No diving expedition to North Donegal would be complete without a dive on the iconic White Star ocean liner HMT Justicia, which lies in 72 metres. Initially launched as the Statendam in 1914, the Justicia was assigned to the White Star Line and operated as a troop transport.  While sailing from Belfast to New York on the 19th July 1918, the Justicia was attacked by UB-64, which fired 4 torpedoes wounding the ship. The majority of the crew where evacuated and the ship was taken into tow by a recuse party. Subsequently, however, UB-124 attacked Justicia while under tow on the 20th July, resulting in the sinking of the ship and the loss of 16 crew. The bow of this once great ocean liner has become one of the most iconic images of technical diving and is the main focus of the majority of dives on this wreck. The wreck itself sits upright on the seabed and has mostly collapsed due to the severe North Atlantic storms. Nonetheless, at 225 metres in length, the wreck provides endless possibilities for exploration and photography.    

The sense of adventure when diving off the North Coast of Donegal can be captured by diving one of the many seldom-dived wrecks. Many of these wrecks contain a wealth of untold history, no more so than the wreck of HMS Viknor in 86 metres. Originally called the RMS Atrato, it was launched in 1888 and later renamed SS Viking before finally being requisitioned as a naval auxiliary and renamed Viknor by the Admiralty, at the outbreak of the First World War. The Viknor was originally thought to have been lost in heavy seas while on patrol on the 13th January 1915 with the loss of all hands. However, in 2007, this long forgotten wreck was discovered again by a group of British and Irish technical divers led by the British technical diving team Darkstar. Since this initial dive, many untold aspects of the story have been uncovered, including the fact that the Viknor was likely lost due to contact with a mine from the same minefield that had previously sealed the fate of HMS Audacious.
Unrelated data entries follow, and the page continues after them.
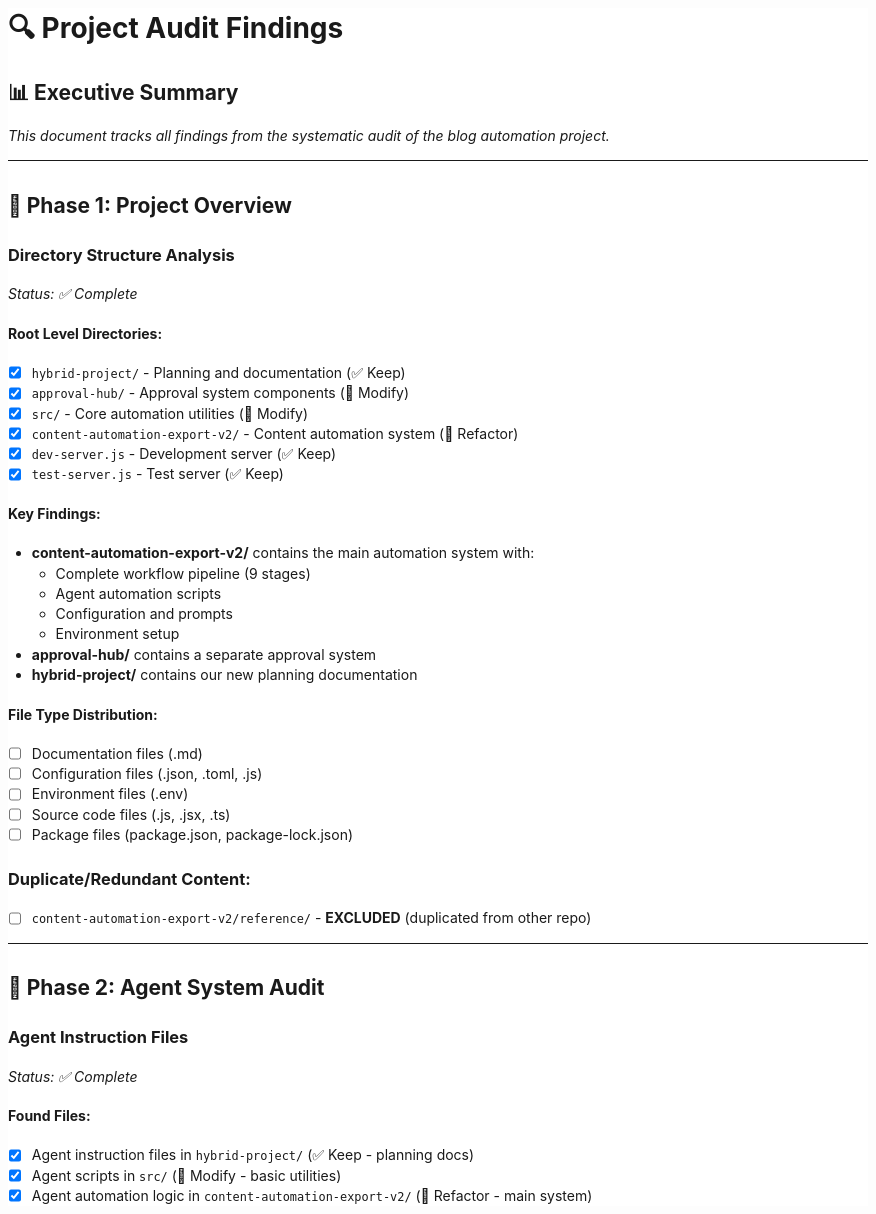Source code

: # 🔍 Project Audit Findings

## 📊 Executive Summary
*This document tracks all findings from the systematic audit of the blog automation project.*

---

## 📁 Phase 1: Project Overview

### Directory Structure Analysis
*Status: ✅ Complete*

#### Root Level Directories:
- [x] `hybrid-project/` - Planning and documentation (✅ Keep)
- [x] `approval-hub/` - Approval system components (🔄 Modify)
- [x] `src/` - Core automation utilities (🔄 Modify)
- [x] `content-automation-export-v2/` - Content automation system (🔄 Refactor)
- [x] `dev-server.js` - Development server (✅ Keep)
- [x] `test-server.js` - Test server (✅ Keep)

#### Key Findings:
- **content-automation-export-v2/** contains the main automation system with:
  - Complete workflow pipeline (9 stages)
  - Agent automation scripts
  - Configuration and prompts
  - Environment setup
- **approval-hub/** contains a separate approval system
- **hybrid-project/** contains our new planning documentation

#### File Type Distribution:
- [ ] Documentation files (.md)
- [ ] Configuration files (.json, .toml, .js)
- [ ] Environment files (.env)
- [ ] Source code files (.js, .jsx, .ts)
- [ ] Package files (package.json, package-lock.json)

### Duplicate/Redundant Content:
- [ ] `content-automation-export-v2/reference/` - **EXCLUDED** (duplicated from other repo)

---

## 🤖 Phase 2: Agent System Audit

### Agent Instruction Files
*Status: ✅ Complete*

#### Found Files:
- [x] Agent instruction files in `hybrid-project/` (✅ Keep - planning docs)
- [x] Agent scripts in `src/` (🔄 Modify - basic utilities)
- [x] Agent automation logic in `content-automation-export-v2/` (🔄 Refactor - main system)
The north coast of Donegal has a wealth of maritime history that has yet to be fully discovered. Coupled with the natural beauty of the rugged coastline and the warm and welcoming atmosphere of the local village with its many pubs and restaurants, the potential for a unique diving expedition makes it a must-do on every technical diver’s wish list. Diving the wrecks in this area of the North Atlantic with its clear ‘blue’ water allows the diver to fully comprehend the sheer scale and significance of these once great vessels and offers a unique experience in technical diving exploration. An experience that you find many divers coming back to year after year!